Selanjutnya adalah keterangan atau pendapat yang jelaskan oleh para ulama mazhab tantang jual beli emas tersebut, Para ulama mazhab merupakan satu bagian yang tidak dapat dipisahkan dalammenentukansebuah ijtihad berdasarkan Al-Quran dan hadis. Menurut bahasa, mazhab ( مذهب ) berasal dari shighah masdar mimy (kata sifat) dari isim makan (kata yang menunjukkan tempat) yang diambil dari fi’il madhy “dzahaba” ذىب yang berarti “pergi”. Bisa juga berarti al-ra’yu الرأي yang artinya “pendapat”. Sedangkan pengertian mazhab menurut istilah meliputi dua pengertian, yaitu:

  1. Mazhab adalah jalan pikiran atau metode yang ditempuh oleh seorang imam mujtahid dalam menetapkan hukum suatu peristiwa berdasarkan kepada Al-Quran dan hadis.
  2. Mazhab adalah fatwa atau pendapat seorang imam mujtahid tentang hukum suatu peristiwa yang diambil dari Al-Quran dan hadis.
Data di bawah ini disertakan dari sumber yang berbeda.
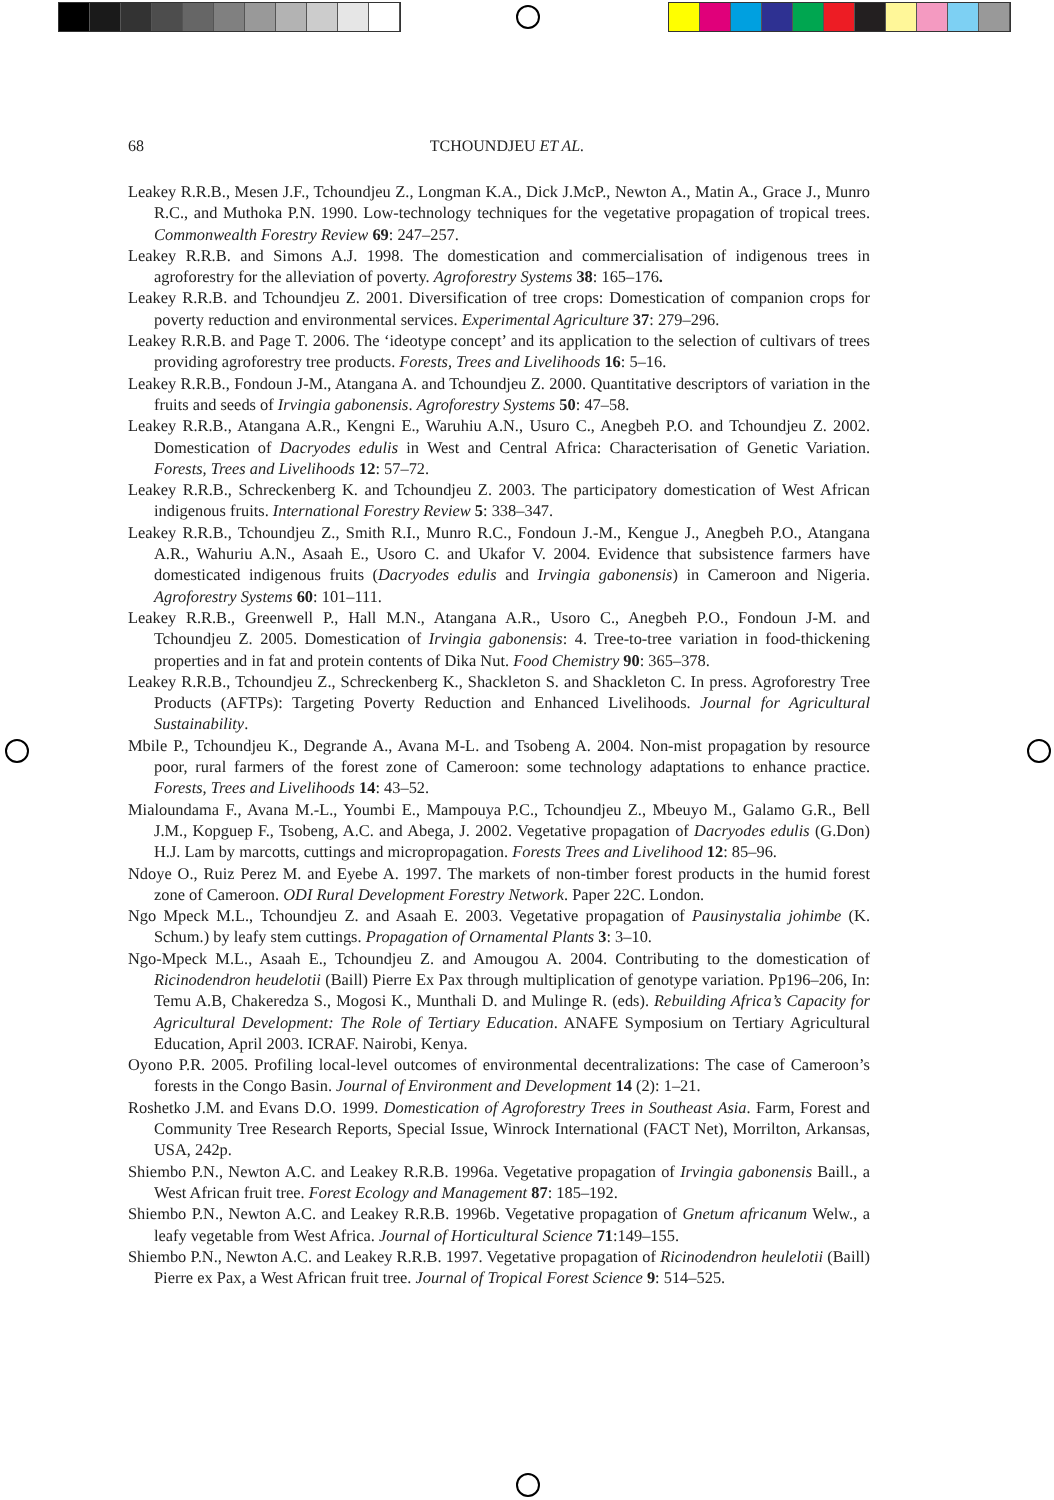68 TCHOUNDJEU ET AL.
Leakey R.R.B., Mesen J.F., Tchoundjeu Z., Longman K.A., Dick J.McP., Newton A., Matin A., Grace J., Munro R.C., and Muthoka P.N. 1990. Low-technology techniques for the vegetative propagation of tropical trees. Commonwealth Forestry Review 69: 247–257.
Leakey R.R.B. and Simons A.J. 1998. The domestication and commercialisation of indigenous trees in agroforestry for the alleviation of poverty. Agroforestry Systems 38: 165–176.
Leakey R.R.B. and Tchoundjeu Z. 2001. Diversification of tree crops: Domestication of companion crops for poverty reduction and environmental services. Experimental Agriculture 37: 279–296.
Leakey R.R.B. and Page T. 2006. The ‘ideotype concept’ and its application to the selection of cultivars of trees providing agroforestry tree products. Forests, Trees and Livelihoods 16: 5–16.
Leakey R.R.B., Fondoun J-M., Atangana A. and Tchoundjeu Z. 2000. Quantitative descriptors of variation in the fruits and seeds of Irvingia gabonensis. Agroforestry Systems 50: 47–58.
Leakey R.R.B., Atangana A.R., Kengni E., Waruhiu A.N., Usuro C., Anegbeh P.O. and Tchoundjeu Z. 2002. Domestication of Dacryodes edulis in West and Central Africa: Characterisation of Genetic Variation. Forests, Trees and Livelihoods 12: 57–72.
Leakey R.R.B., Schreckenberg K. and Tchoundjeu Z. 2003. The participatory domestication of West African indigenous fruits. International Forestry Review 5: 338–347.
Leakey R.R.B., Tchoundjeu Z., Smith R.I., Munro R.C., Fondoun J.-M., Kengue J., Anegbeh P.O., Atangana A.R., Wahuriu A.N., Asaah E., Usoro C. and Ukafor V. 2004. Evidence that subsistence farmers have domesticated indigenous fruits (Dacryodes edulis and Irvingia gabonensis) in Cameroon and Nigeria. Agroforestry Systems 60: 101–111.
Leakey R.R.B., Greenwell P., Hall M.N., Atangana A.R., Usoro C., Anegbeh P.O., Fondoun J-M. and Tchoundjeu Z. 2005. Domestication of Irvingia gabonensis: 4. Tree-to-tree variation in food-thickening properties and in fat and protein contents of Dika Nut. Food Chemistry 90: 365–378.
Leakey R.R.B., Tchoundjeu Z., Schreckenberg K., Shackleton S. and Shackleton C. In press. Agroforestry Tree Products (AFTPs): Targeting Poverty Reduction and Enhanced Livelihoods. Journal for Agricultural Sustainability.
Mbile P., Tchoundjeu K., Degrande A., Avana M-L. and Tsobeng A. 2004. Non-mist propagation by resource poor, rural farmers of the forest zone of Cameroon: some technology adaptations to enhance practice. Forests, Trees and Livelihoods 14: 43–52.
Mialoundama F., Avana M.-L., Youmbi E., Mampouya P.C., Tchoundjeu Z., Mbeuyo M., Galamo G.R., Bell J.M., Kopguep F., Tsobeng, A.C. and Abega, J. 2002. Vegetative propagation of Dacryodes edulis (G.Don) H.J. Lam by marcotts, cuttings and micropropagation. Forests Trees and Livelihood 12: 85–96.
Ndoye O., Ruiz Perez M. and Eyebe A. 1997. The markets of non-timber forest products in the humid forest zone of Cameroon. ODI Rural Development Forestry Network. Paper 22C. London.
Ngo Mpeck M.L., Tchoundjeu Z. and Asaah E. 2003. Vegetative propagation of Pausinystalia johimbe (K. Schum.) by leafy stem cuttings. Propagation of Ornamental Plants 3: 3–10.
Ngo-Mpeck M.L., Asaah E., Tchoundjeu Z. and Amougou A. 2004. Contributing to the domestication of Ricinodendron heudelotii (Baill) Pierre Ex Pax through multiplication of genotype variation. Pp196–206, In: Temu A.B, Chakeredza S., Mogosi K., Munthali D. and Mulinge R. (eds). Rebuilding Africa’s Capacity for Agricultural Development: The Role of Tertiary Education. ANAFE Symposium on Tertiary Agricultural Education, April 2003. ICRAF. Nairobi, Kenya.
Oyono P.R. 2005. Profiling local-level outcomes of environmental decentralizations: The case of Cameroon’s forests in the Congo Basin. Journal of Environment and Development 14 (2): 1–21.
Roshetko J.M. and Evans D.O. 1999. Domestication of Agroforestry Trees in Southeast Asia. Farm, Forest and Community Tree Research Reports, Special Issue, Winrock International (FACT Net), Morrilton, Arkansas, USA, 242p.
Shiembo P.N., Newton A.C. and Leakey R.R.B. 1996a. Vegetative propagation of Irvingia gabonensis Baill., a West African fruit tree. Forest Ecology and Management 87: 185–192.
Shiembo P.N., Newton A.C. and Leakey R.R.B. 1996b. Vegetative propagation of Gnetum africanum Welw., a leafy vegetable from West Africa. Journal of Horticultural Science 71:149–155.
Shiembo P.N., Newton A.C. and Leakey R.R.B. 1997. Vegetative propagation of Ricinodendron heulelotii (Baill) Pierre ex Pax, a West African fruit tree. Journal of Tropical Forest Science 9: 514–525.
Terdapat perbedaan pandangan antara para ulama mazhab tentang jual beli emas secara tidak tunai, ada yang mengharamkan dan ada pula yang membolehkan,dengan penjelasan sebagai berikut:

  • Ulama yang Tidak Membolehkan Jual Beli Emas Secara Tidak Tunai. Para ulama yang mengharamkan jual beli emas secara tidak tunai adalah para Imam Mazhab (Abu Hanifah, Malik, Syafi’i dan Ahmad Hanbali).
  • Ulama yang Membolehkan Jual Beli Emas Secara Tidak Tunai. Para ulama yang membolehkan jual beli emas secara tidak tunai sebagaimana disebutkan dalam fatwa DSN-MUI diantaranya Ibnu Qayyim, Ibnu Taimiyah dan Syekh Ali Jumu’ah, mufti Mesir.